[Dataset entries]

====

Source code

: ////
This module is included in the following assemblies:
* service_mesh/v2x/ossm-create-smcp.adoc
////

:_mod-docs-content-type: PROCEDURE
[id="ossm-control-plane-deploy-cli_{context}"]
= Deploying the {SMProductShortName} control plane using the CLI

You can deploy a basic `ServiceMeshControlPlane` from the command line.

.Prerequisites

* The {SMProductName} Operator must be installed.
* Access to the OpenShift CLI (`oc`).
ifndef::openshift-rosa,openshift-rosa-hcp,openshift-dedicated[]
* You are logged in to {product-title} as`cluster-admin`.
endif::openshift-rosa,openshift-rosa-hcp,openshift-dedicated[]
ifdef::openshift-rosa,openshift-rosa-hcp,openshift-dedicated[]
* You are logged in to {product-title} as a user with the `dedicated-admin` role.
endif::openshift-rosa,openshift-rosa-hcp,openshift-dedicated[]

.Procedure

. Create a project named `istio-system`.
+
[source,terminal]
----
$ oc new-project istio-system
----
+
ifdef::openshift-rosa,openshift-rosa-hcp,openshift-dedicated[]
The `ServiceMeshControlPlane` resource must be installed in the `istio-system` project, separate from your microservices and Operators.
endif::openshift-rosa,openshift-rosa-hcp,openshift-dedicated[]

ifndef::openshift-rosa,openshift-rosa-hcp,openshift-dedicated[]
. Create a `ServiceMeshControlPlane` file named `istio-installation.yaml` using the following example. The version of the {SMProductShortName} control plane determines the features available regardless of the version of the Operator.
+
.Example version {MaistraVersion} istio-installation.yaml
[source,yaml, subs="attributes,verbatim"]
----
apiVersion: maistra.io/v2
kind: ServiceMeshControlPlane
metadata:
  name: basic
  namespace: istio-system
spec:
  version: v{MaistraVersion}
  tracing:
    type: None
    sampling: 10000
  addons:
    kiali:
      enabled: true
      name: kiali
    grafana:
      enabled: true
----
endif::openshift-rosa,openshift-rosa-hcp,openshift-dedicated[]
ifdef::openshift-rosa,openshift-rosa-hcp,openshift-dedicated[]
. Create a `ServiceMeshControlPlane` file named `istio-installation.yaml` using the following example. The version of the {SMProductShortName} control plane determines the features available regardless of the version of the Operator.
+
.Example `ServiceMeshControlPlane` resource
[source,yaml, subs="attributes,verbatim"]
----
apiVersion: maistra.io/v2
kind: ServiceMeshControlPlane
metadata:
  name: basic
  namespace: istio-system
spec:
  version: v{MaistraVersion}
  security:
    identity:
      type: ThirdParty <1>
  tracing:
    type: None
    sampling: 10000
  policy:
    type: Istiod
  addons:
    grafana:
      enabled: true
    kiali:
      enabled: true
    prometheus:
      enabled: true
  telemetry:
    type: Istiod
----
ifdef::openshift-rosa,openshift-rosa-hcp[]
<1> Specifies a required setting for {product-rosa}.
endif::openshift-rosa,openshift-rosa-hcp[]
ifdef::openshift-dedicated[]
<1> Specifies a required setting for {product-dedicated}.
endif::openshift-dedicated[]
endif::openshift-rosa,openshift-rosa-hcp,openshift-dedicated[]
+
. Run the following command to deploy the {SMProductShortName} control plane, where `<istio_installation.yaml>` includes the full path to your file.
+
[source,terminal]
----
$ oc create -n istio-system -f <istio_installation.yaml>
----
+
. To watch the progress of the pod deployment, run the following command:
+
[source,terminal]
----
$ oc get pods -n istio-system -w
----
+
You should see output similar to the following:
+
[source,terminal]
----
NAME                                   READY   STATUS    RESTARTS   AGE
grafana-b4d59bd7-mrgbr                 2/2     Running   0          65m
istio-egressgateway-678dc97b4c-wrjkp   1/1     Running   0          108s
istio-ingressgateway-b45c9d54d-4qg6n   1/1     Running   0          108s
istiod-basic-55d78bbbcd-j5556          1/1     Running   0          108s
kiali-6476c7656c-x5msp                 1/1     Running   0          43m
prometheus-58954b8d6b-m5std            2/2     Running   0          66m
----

====

Lines that contain "yaml" should be pulled from the entries above and reported.

. Create a `ServiceMeshControlPlane` file named `istio-installation.yaml` using the following example. The version of the {SMProductShortName} control plane determines the features available regardless of the version of the Operator.
.Example version {MaistraVersion} istio-installation.yaml
[source,yaml, subs="attributes,verbatim"]
. Create a `ServiceMeshControlPlane` file named `istio-installation.yaml` using the following example. The version of the {SMProductShortName} control plane determines the features available regardless of the version of the Operator.
[source,yaml, subs="attributes,verbatim"]
. Run the following command to deploy the {SMProductShortName} control plane, where `<istio_installation.yaml>` includes the full path to your file.
$ oc create -n istio-system -f <istio_installation.yaml>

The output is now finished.